- Aim of the exercise: Starting at the line that contains "order: Myrtales" and ending at the line that contains "genus: Bufo", put only those lines below into a numbered list, with both end lines included and any blank lines left out.

- Records to use:
────────────────
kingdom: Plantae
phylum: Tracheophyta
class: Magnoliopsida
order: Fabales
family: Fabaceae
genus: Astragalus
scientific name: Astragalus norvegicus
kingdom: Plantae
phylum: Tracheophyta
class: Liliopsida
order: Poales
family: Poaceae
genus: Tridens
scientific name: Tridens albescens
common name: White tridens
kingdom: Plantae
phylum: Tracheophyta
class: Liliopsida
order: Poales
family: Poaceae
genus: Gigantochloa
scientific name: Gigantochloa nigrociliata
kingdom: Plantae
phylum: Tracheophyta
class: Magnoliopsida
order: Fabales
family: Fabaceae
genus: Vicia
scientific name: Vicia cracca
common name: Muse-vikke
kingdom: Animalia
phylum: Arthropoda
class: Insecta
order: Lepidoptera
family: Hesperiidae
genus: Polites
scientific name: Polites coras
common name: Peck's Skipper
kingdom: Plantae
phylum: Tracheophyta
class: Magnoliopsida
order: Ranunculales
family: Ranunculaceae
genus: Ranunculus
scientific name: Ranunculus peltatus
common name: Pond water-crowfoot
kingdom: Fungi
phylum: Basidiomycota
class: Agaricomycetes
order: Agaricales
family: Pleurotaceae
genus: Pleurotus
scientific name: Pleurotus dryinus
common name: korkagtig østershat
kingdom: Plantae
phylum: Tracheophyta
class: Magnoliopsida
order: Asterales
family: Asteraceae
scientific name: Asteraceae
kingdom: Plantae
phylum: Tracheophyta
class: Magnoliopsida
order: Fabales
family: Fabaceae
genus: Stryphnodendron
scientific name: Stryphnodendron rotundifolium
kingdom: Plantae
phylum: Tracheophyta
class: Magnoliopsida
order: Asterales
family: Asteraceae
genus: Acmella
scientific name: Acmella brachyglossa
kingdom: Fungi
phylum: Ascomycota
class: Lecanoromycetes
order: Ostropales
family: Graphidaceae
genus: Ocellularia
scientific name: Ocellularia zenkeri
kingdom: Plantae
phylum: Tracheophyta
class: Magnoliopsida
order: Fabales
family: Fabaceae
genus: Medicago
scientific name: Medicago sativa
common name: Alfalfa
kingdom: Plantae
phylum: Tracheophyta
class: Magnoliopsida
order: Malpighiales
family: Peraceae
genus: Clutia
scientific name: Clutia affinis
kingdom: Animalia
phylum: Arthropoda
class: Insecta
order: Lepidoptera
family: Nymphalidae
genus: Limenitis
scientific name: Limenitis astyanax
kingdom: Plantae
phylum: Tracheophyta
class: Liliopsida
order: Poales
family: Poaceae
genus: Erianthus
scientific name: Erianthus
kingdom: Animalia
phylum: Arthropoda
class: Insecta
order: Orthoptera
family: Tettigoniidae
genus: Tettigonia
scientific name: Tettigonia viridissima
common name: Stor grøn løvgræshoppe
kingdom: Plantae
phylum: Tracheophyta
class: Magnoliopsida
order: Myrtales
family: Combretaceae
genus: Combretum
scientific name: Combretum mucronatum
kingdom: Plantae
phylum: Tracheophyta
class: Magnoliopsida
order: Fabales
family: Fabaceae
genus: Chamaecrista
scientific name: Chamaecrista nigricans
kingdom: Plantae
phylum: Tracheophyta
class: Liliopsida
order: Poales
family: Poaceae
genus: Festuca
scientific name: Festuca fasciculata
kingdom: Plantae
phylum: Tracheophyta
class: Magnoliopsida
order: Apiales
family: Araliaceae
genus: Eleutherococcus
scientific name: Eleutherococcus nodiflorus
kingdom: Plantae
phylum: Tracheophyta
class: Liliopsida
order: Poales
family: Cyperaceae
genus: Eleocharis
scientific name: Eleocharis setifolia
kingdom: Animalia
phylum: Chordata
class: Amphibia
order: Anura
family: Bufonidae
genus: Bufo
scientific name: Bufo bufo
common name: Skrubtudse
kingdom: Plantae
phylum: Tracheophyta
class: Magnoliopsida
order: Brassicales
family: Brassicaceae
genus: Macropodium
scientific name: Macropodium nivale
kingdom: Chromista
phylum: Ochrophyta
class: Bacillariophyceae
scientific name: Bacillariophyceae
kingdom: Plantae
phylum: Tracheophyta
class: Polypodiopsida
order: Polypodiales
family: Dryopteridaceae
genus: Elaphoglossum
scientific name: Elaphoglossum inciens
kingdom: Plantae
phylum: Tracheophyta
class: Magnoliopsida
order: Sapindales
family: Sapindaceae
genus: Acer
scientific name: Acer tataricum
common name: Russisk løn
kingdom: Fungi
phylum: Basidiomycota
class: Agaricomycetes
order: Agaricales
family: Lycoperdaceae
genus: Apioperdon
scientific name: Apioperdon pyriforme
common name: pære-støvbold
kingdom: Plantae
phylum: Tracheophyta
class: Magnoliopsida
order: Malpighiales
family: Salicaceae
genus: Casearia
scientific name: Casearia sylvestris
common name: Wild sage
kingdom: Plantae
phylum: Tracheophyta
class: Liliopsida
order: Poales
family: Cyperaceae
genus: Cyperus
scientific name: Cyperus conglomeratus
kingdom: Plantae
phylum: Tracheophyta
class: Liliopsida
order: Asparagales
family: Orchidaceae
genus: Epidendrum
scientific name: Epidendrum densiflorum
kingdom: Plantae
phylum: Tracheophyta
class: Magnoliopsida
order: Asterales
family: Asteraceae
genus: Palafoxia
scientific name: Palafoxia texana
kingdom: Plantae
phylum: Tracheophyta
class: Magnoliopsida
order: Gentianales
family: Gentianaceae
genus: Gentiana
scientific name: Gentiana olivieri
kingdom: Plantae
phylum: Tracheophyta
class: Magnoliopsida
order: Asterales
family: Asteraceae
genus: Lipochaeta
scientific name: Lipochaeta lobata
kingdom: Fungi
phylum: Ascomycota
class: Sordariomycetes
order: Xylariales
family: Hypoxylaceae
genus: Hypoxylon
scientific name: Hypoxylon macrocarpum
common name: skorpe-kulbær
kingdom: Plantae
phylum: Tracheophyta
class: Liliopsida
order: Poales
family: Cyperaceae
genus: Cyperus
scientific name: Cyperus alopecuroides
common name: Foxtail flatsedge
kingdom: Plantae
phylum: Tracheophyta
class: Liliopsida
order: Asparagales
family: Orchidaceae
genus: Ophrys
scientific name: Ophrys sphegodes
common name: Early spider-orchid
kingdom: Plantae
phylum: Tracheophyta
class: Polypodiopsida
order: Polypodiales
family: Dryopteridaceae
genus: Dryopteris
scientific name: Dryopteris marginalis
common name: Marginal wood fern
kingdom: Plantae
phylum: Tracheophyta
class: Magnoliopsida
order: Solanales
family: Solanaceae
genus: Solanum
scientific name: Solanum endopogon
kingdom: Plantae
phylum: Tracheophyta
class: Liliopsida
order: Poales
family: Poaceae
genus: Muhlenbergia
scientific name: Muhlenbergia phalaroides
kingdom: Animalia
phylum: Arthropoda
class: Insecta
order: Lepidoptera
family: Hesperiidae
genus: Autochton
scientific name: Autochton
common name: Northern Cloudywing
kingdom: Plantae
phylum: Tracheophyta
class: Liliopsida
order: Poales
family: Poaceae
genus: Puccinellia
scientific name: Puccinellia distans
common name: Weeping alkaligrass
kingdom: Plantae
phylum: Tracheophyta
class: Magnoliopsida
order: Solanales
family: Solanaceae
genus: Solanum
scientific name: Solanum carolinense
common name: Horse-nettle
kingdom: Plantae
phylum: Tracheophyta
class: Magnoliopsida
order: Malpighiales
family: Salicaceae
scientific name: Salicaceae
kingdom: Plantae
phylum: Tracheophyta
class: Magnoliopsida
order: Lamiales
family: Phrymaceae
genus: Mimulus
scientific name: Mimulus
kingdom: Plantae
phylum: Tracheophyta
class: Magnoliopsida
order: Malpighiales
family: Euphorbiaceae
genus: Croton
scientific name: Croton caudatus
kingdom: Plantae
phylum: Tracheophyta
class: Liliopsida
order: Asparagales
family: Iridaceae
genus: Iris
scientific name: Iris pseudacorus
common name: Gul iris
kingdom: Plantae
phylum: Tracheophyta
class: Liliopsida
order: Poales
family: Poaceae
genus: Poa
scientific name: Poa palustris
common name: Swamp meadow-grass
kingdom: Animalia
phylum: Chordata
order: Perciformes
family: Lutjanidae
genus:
────────────────
- Completed task:
1. order: Myrtales
2. family: Combretaceae
3. genus: Combretum
4. scientific name: Combretum mucronatum
5. kingdom: Plantae
6. phylum: Tracheophyta
7. class: Magnoliopsida
8. order: Fabales
9. family: Fabaceae
10. genus: Chamaecrista
11. scientific name: Chamaecrista nigricans
12. kingdom: Plantae
13. phylum: Tracheophyta
14. class: Liliopsida
15. order: Poales
16. family: Poaceae
17. genus: Festuca
18. scientific name: Festuca fasciculata
19. kingdom: Plantae
20. phylum: Tracheophyta
21. class: Magnoliopsida
22. order: Apiales
23. family: Araliaceae
24. genus: Eleutherococcus
25. scientific name: Eleutherococcus nodiflorus
26. kingdom: Plantae
27. phylum: Tracheophyta
28. class: Liliopsida
29. order: Poales
30. family: Cyperaceae
31. genus: Eleocharis
32. scientific name: Eleocharis setifolia
33. kingdom: Animalia
34. phylum: Chordata
35. class: Amphibia
36. order: Anura
37. family: Bufonidae
38. genus: Bufo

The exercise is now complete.